======== Recorded data ========

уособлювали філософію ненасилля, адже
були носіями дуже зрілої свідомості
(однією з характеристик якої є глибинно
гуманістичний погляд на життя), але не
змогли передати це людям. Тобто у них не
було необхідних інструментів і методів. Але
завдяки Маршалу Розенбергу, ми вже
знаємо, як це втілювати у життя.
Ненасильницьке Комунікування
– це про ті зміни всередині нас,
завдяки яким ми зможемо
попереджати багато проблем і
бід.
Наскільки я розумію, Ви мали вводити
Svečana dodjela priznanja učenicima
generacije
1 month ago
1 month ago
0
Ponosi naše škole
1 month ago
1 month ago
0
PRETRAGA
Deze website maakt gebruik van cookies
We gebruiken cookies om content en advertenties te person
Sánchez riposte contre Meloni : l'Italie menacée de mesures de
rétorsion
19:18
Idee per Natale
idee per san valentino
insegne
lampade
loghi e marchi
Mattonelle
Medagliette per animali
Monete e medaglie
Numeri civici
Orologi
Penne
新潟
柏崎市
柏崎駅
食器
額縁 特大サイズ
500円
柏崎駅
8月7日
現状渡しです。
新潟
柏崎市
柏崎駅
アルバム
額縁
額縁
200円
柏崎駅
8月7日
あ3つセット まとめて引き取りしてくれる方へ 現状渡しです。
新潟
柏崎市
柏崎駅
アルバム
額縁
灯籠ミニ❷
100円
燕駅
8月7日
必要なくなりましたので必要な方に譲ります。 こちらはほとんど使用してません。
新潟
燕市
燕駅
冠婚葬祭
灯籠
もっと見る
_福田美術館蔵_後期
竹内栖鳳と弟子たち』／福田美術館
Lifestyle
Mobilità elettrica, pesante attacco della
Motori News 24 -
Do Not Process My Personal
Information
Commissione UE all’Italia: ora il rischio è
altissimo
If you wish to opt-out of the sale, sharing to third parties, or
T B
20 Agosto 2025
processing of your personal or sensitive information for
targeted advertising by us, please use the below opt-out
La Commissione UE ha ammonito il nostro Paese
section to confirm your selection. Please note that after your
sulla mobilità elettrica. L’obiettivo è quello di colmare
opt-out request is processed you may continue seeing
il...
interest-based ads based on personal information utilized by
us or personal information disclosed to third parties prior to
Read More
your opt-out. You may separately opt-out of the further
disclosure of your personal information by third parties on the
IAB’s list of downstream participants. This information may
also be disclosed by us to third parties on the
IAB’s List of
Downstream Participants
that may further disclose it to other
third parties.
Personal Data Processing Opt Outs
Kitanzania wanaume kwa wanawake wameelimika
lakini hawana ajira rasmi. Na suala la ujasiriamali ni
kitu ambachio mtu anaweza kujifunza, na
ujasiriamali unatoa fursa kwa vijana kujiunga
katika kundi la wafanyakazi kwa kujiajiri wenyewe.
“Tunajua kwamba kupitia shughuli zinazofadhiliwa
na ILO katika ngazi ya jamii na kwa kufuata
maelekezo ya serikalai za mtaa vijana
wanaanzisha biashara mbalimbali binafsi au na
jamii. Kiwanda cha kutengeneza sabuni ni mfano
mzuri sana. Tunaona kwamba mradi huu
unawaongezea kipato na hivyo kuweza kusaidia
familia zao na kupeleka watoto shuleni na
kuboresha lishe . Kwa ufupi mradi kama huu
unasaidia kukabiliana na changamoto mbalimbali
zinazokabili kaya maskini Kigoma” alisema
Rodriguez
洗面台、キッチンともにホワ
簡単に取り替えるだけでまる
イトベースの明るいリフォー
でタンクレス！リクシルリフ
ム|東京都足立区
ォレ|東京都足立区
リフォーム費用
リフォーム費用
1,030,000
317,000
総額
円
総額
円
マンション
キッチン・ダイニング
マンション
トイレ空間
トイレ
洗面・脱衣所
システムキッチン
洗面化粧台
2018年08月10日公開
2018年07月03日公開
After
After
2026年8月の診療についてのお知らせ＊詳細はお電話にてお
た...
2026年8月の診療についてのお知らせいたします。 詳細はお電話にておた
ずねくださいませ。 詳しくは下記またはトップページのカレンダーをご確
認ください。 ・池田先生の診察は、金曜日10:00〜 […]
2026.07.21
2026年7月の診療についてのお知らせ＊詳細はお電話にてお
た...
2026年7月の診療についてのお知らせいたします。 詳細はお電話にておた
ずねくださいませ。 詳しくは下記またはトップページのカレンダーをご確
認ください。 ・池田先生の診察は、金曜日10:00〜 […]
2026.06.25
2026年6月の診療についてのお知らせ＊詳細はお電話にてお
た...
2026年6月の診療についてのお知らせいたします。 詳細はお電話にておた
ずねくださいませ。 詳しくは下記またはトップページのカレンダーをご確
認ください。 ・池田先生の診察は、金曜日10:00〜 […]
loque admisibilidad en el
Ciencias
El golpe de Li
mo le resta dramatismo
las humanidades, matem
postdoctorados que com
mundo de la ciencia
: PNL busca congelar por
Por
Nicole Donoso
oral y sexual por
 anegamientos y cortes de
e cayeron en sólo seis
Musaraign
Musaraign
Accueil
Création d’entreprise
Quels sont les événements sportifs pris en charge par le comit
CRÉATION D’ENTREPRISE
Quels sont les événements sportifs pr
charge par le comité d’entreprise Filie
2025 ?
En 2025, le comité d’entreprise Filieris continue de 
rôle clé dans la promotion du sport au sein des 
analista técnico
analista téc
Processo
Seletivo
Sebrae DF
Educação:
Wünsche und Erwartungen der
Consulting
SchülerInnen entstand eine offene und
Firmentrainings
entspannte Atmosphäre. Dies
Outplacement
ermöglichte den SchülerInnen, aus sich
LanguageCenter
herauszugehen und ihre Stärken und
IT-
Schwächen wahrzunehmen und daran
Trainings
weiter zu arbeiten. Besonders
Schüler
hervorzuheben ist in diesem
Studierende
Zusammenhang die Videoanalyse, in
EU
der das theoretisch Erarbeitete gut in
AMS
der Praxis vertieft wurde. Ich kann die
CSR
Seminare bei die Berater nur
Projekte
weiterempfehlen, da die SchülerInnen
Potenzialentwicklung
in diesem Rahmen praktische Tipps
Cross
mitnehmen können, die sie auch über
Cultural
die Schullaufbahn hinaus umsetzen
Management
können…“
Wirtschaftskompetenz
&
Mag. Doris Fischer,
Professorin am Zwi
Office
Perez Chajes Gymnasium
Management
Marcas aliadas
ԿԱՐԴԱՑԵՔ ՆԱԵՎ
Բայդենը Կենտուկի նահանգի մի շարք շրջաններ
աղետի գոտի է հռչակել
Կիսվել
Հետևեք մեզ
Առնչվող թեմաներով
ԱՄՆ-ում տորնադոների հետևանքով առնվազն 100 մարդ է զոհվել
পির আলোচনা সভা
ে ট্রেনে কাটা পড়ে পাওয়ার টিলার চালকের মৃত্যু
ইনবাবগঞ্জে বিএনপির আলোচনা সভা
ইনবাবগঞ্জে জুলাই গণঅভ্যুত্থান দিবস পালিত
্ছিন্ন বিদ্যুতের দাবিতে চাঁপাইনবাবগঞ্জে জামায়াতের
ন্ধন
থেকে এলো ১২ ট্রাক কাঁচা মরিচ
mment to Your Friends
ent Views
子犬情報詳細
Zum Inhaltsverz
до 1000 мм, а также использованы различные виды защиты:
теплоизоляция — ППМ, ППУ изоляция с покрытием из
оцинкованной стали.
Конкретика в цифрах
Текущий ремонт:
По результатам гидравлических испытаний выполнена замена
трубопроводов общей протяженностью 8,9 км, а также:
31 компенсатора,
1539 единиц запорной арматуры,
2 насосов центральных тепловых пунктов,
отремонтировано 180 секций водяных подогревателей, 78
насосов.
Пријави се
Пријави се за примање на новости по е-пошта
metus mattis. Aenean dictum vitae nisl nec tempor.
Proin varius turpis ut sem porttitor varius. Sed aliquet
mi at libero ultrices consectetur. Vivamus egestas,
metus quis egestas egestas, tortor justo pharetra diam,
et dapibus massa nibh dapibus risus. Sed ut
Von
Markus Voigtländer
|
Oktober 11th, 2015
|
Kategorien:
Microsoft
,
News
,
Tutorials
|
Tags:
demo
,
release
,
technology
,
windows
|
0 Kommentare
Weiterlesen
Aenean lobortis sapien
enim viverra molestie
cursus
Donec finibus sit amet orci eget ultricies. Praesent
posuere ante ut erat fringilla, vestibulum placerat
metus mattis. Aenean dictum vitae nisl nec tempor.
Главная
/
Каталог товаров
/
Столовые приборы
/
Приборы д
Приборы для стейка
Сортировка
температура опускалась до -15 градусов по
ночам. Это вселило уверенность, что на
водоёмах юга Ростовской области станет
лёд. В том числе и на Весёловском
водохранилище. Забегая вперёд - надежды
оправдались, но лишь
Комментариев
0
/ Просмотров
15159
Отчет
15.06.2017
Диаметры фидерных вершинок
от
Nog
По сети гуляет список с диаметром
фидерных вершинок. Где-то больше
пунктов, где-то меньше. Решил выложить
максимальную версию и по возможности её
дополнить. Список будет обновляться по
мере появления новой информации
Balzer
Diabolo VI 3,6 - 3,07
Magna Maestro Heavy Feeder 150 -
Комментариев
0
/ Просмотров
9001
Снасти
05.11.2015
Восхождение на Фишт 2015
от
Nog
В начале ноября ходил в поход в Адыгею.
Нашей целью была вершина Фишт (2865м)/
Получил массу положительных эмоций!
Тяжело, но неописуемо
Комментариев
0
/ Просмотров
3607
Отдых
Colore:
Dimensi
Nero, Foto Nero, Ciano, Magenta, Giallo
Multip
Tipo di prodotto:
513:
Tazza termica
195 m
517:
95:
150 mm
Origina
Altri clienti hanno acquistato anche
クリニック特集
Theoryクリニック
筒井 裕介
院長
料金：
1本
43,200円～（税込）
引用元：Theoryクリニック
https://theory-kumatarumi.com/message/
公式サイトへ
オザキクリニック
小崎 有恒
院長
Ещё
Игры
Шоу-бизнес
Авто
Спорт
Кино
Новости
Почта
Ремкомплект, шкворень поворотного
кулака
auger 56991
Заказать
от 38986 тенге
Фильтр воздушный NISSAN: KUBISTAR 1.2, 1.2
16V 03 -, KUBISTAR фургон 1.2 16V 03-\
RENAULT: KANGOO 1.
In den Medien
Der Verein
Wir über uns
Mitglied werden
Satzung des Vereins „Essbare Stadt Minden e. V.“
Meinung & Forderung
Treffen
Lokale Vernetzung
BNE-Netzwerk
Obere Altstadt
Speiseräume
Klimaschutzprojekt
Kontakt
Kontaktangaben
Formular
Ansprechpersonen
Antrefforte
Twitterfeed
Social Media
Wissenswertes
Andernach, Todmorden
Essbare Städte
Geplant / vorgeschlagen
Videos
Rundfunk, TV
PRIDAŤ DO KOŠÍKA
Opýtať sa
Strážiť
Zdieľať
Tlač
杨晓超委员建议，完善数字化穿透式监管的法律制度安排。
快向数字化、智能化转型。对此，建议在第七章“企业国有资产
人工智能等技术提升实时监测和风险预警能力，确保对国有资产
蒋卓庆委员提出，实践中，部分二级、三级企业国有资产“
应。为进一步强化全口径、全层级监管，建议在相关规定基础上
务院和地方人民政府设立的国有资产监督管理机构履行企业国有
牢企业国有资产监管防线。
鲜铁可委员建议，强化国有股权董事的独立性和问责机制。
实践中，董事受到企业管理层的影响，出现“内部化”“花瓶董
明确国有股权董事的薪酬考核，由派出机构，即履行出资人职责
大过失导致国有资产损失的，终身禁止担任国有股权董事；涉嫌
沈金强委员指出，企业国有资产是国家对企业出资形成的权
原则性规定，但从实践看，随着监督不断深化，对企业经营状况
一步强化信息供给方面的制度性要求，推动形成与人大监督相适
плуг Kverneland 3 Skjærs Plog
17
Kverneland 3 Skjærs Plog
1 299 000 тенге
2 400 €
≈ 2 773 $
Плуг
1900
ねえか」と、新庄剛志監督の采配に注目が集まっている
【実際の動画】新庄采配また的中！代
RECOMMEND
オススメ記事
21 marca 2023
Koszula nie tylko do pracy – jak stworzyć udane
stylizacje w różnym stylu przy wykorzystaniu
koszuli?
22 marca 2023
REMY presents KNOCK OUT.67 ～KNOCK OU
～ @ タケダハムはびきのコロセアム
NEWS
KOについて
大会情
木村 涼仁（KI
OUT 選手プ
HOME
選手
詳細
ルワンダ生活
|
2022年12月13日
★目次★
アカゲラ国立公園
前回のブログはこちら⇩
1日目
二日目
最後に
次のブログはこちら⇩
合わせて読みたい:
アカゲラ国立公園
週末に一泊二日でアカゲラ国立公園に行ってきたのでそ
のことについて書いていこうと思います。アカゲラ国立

========

Rewrite as a numbered list the lines from the start of the items through the line containing "Svečana dodjela priznanja učenicima", both ends included. Skip any blank lines.

1. уособлювали філософію ненасилля, адже
2. були носіями дуже зрілої свідомості
3. (однією з характеристик якої є глибинно
4. гуманістичний погляд на життя), але не
5. змогли передати це людям. Тобто у них не
6. було необхідних інструментів і методів. Але
7. завдяки Маршалу Розенбергу, ми вже
8. знаємо, як це втілювати у життя.
9. Ненасильницьке Комунікування
10. – це про ті зміни всередині нас,
11. завдяки яким ми зможемо
12. попереджати багато проблем і
13. бід.
14. Наскільки я розумію, Ви мали вводити
15. Svečana dodjela priznanja učenicima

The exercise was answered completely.